È il totale rovesciamento della linea di sostegno alla stabilità, assicurata dal cardinale Segretario di Stato Bertone prima di Natale. E l’aggressività dell’elenco di ciò che i legislatori italiani non possono o devono fare trasmette l’impressione che la gerarchia ecclesiastica, informata in anticipo della mossa di Mastella, voglia approfittare della crisi per dettare in termini ultimativi la propria agenda.
Bagnasco dichiara che la Chiesa non cerca egemonia né ha «intenzionalità bellica», ma le condizioni che detta sono di ferro. La Chiesa sostiene la famiglia fondata sul matrimonio tra uomo e donna e «si oppone alla regolamentazione per legge delle coppie di fatto». Si «oppone» anche all’introduzione di registri che surrogano lo stato civile. Afferma la propria «contrarietà» all’introduzione del concetto di "gender", cioè all’equiparazione tra tendenze sessuali e differenze di sesso, razza ed età. Attacca la «logica relativistica» delle organizzazioni internazionali (in cui evidentemente la rappresentanza italiana dovrebbe schierarsi con il Vaticano). Chiede la revisione della 194: il termine impiegato è «aggiornamento di qualche punto della legge» sull’aborto. E chiede - perché esigere soldi è sempre segno di potere - che i fondi previsti dalla legge per consultori, «magari accresciuti da apporti delle Regioni», siano dati «in dotazione trasparente» anche ai centri di aiuto alla vita.

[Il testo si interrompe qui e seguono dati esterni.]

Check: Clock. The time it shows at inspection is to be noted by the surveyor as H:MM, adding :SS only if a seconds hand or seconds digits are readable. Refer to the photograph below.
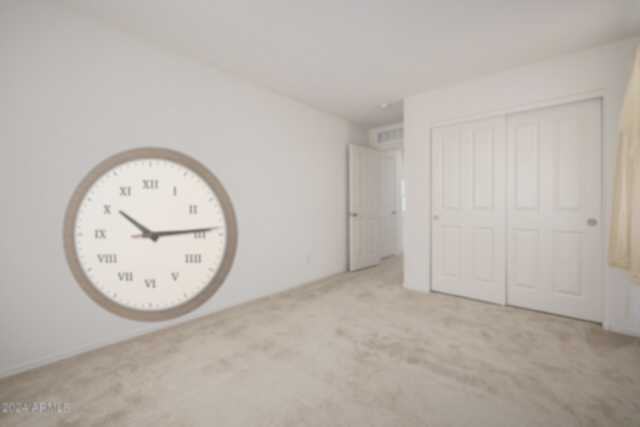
10:14:14
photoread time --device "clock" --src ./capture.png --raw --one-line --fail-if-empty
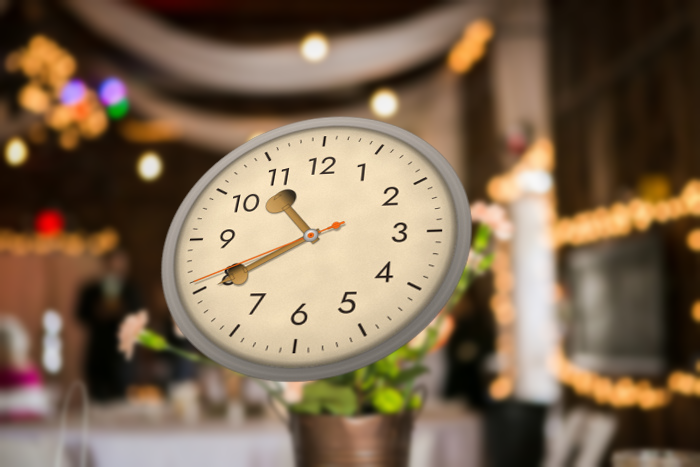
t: 10:39:41
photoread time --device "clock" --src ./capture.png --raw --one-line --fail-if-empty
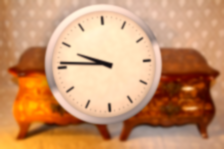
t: 9:46
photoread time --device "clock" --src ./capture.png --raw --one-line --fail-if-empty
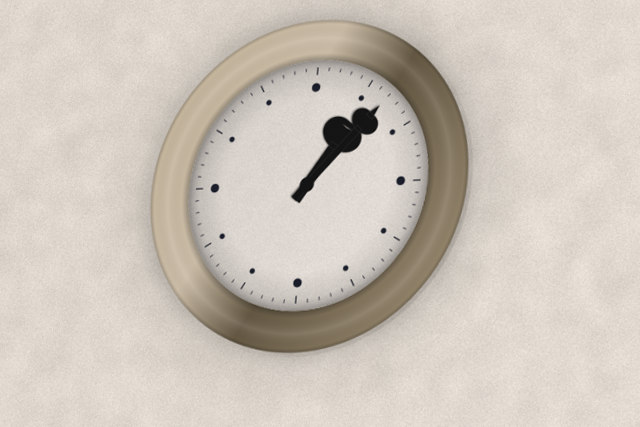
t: 1:07
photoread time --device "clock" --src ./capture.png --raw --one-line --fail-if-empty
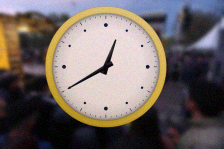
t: 12:40
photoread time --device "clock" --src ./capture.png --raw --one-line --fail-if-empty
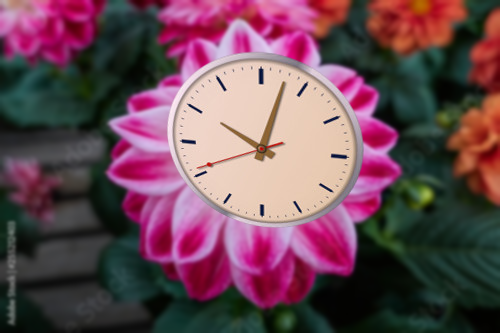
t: 10:02:41
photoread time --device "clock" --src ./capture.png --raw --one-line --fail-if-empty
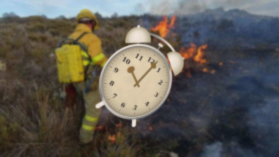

La campagna di Giuliano Ferrara, che agita per l’interruzione di gravidanza l’accusa di «puro omicidio» - strumento di colpevolizzazione delle donne già nel referendum del 1981 - è benedetta con tutti i crismi dalla Cei. «Come non essere grati», esclama Bagnasco, a chi (Ferrara) ha lanciato il dibattito?
A futura memoria, monito al governo che verrà e al parlamento che legifera, il presidente della Cei ribadisce che le norme giuridiche devono rifarsi necessariamente alla «legge morale naturale» come Benedetto XVI proclama. E a qualsiasi coalizione si candidi a governare il cardinale rammenta: contro le «leggi inique» vale il «voto di coscienza» al servizio della politica «buona», che all’occorrenza «può e deve diventare una scelta trasversale rispetto agli schieramenti». E qui il porporato leva il dito. È un metodo, scandisce, «invocabile in ogni legislatura».
Ma la gerarchia ecclesiastica deve stare attenta. Nel sondaggio Eurispes - sulla fiducia degli italiani nelle istituzioni - la Chiesa crolla per la prima volta al 49 per cento con una perdita di dieci punti rispetto all’anno scorso, quando era già calata di altri sei punti a paragone con il 2006. A metà dell’Italia la linea della Chiesa attuale non piace.